With all of the scrutiny from privacy advocates, Facebook continues to make significant and positive strides in assuring the population that our ability to tag (and untag) photos of ourselves that are posted by others in their online social network is easily done. Some might argue that Facebook could do more to protect these rights, while some would argue that the privacy settings are fairly straightforward and award a high degree of user control. Either way, in June of this year many digital media pundits did a double-take when the world’s largest online social network acquired an Israeli facial recognition technology called, Face.com. While the $60 million dollar acquisition didn’t get the same amount of press that Facebook’s billion dollar acquisition of Instagram garnered, make no mistake about it: Facebook has a laser-like focus on how we are all connected to our mobile devices, social media and our passion to take and share photos (some stats state that over 250 million photos are uploaded daily to Facebook). Face.com’s specialty is facial recognition on the mobile and smartphone platforms. In its simplest terms: imagine uploading a picture to Facebook and it can tell you who should be tagged (and these are people that you may… or may not… even be connected to).

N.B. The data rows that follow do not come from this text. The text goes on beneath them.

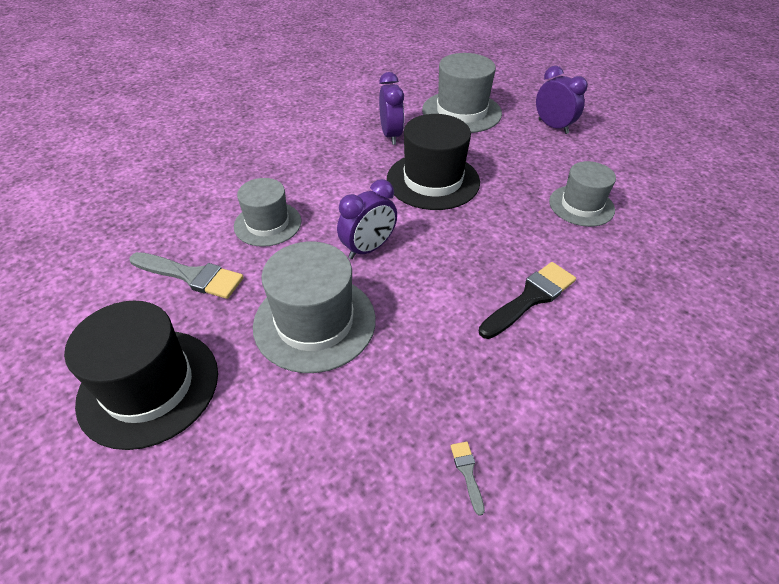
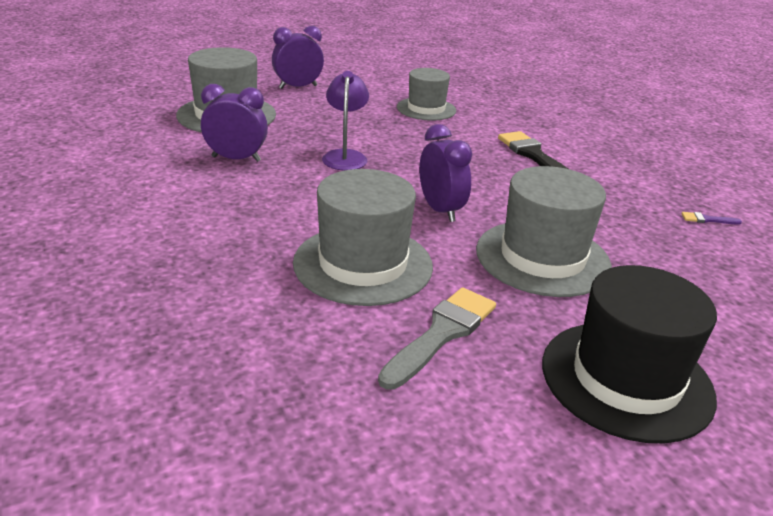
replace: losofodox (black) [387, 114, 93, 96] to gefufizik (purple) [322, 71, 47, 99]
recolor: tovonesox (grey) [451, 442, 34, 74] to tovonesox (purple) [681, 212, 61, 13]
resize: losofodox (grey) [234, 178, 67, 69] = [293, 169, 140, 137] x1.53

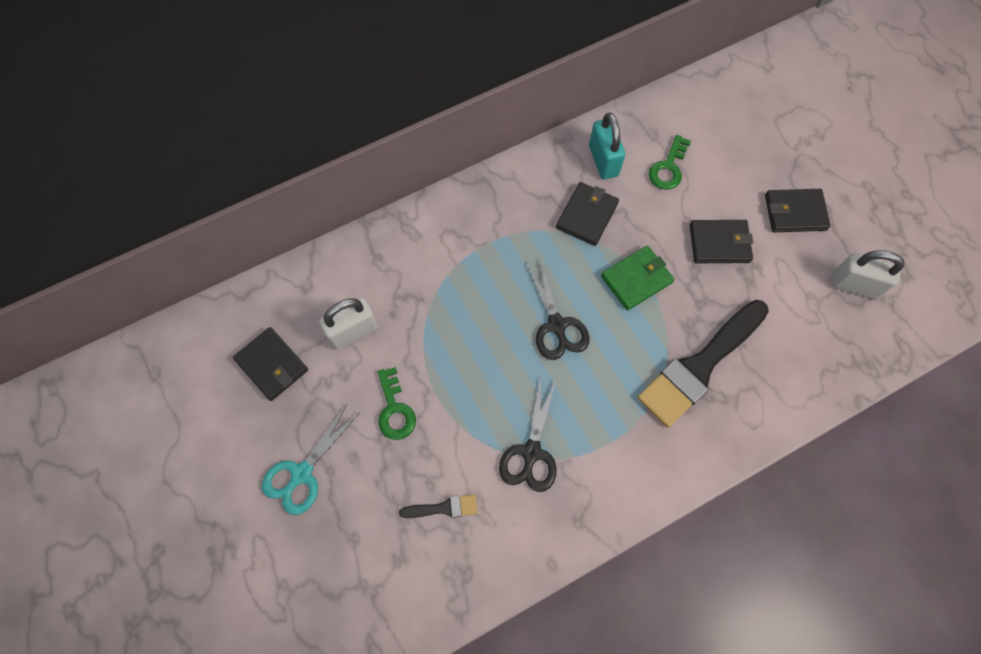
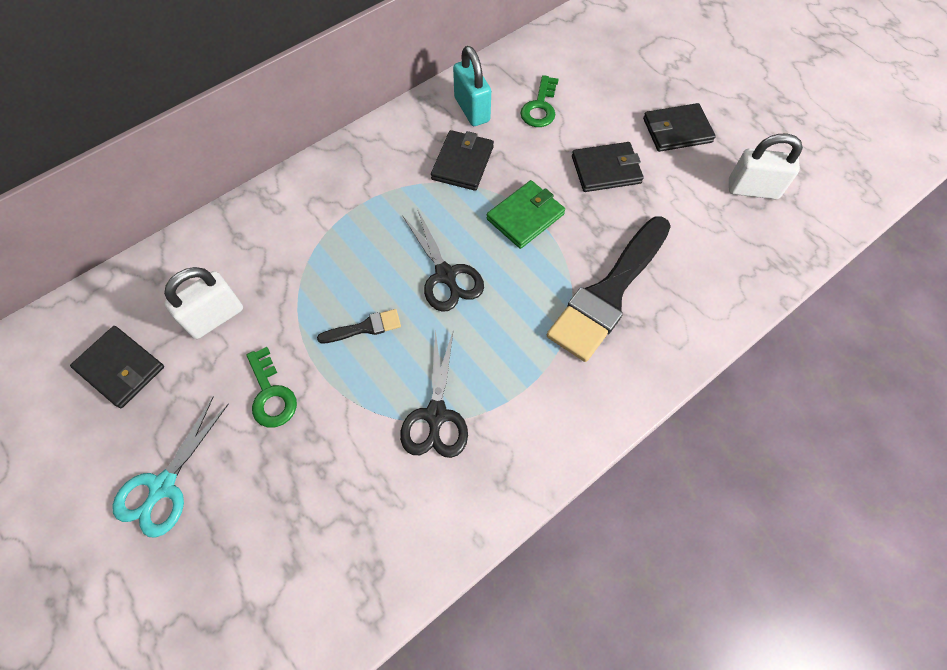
move: tovonesox (black) [399, 494, 79, 24] to [317, 309, 84, 35]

Is this technology real or science fiction?

It is real. This past week, Facebook back-peddled on the integration of the Face.com technology by appeasing European regulators and ensuring that it would not only stop using what they were referring to as a "tag suggestion" when a user uploaded a photo, but that the company would also delete all data that was captured to identify Facebook members by their photos. Facebook seemed to have forgotten how much public uproar happens when surveillance devices are placed in public spaces (and it would not be hard to argue that Facebook is now a very open public space for the billion-plus members that it serves). It just creeps people out. While "tag suggestion" hasn’t been live for any Facebook user in months, the company is now saying that it will only put it back online once the feature meets with the approval of regulators, both here and abroad.

Beyond the legal issues, this is a question scruples. 

Ultimately, we – the loyal and passionate users of Facebook – have to ask if this type of technology is right or wrong? Is it good or bad? You can think of countless examples where individuals could be captured, tagged and published in photos that are subsequently pushed to the Internet that could either harm them or make them feel uncomfortable. Media pundit and journalism professor, Jeff Jarvis, argues that we must re-define "privacy" in our socially connected iPhone totting world. His latest book, Public Parts, submits that privacy is no longer about closing the curtains at night and delisting our phone numbers, but in accepting that a public life creates a better life, mostly because nobody really cares about that awkward photo of you when you were sixteen or that you’re married with three kids. There’s just so much information being published in tweets, status updates and blog posts, that we’re all snow-blind from the constant stream of digital bits of content about our mundane lives. Arianna Huffington from The Huffington Post claims that, "self expression is the new entertainment," and maybe she’s right: we’re doing it to ourselves. If we all post photos of ourselves and our children to the Web, we are creating a new, personal, media channel. To have the expectation that this information is privileged may be the core issue here. A friend recently said to me that social media is the best thing ever created… unless you have teenagers, then it’s the worst thing ever created. Facial recognition technology is something that we’re all going to have to get used to. The question becomes: how do we control information in a world where everything can be recorded in text, images, audio and video and instantly published for free to the world?

This all seems less about the technology and much more about the world we, the global citizens, want to create and inhabit.

The above post is my twice-monthly column for the Montreal Gazette and Vancouver Sun newspapers called, New Business – Six Pixels of Separation. I cross-post it here with all the links and tags for your reading pleasure.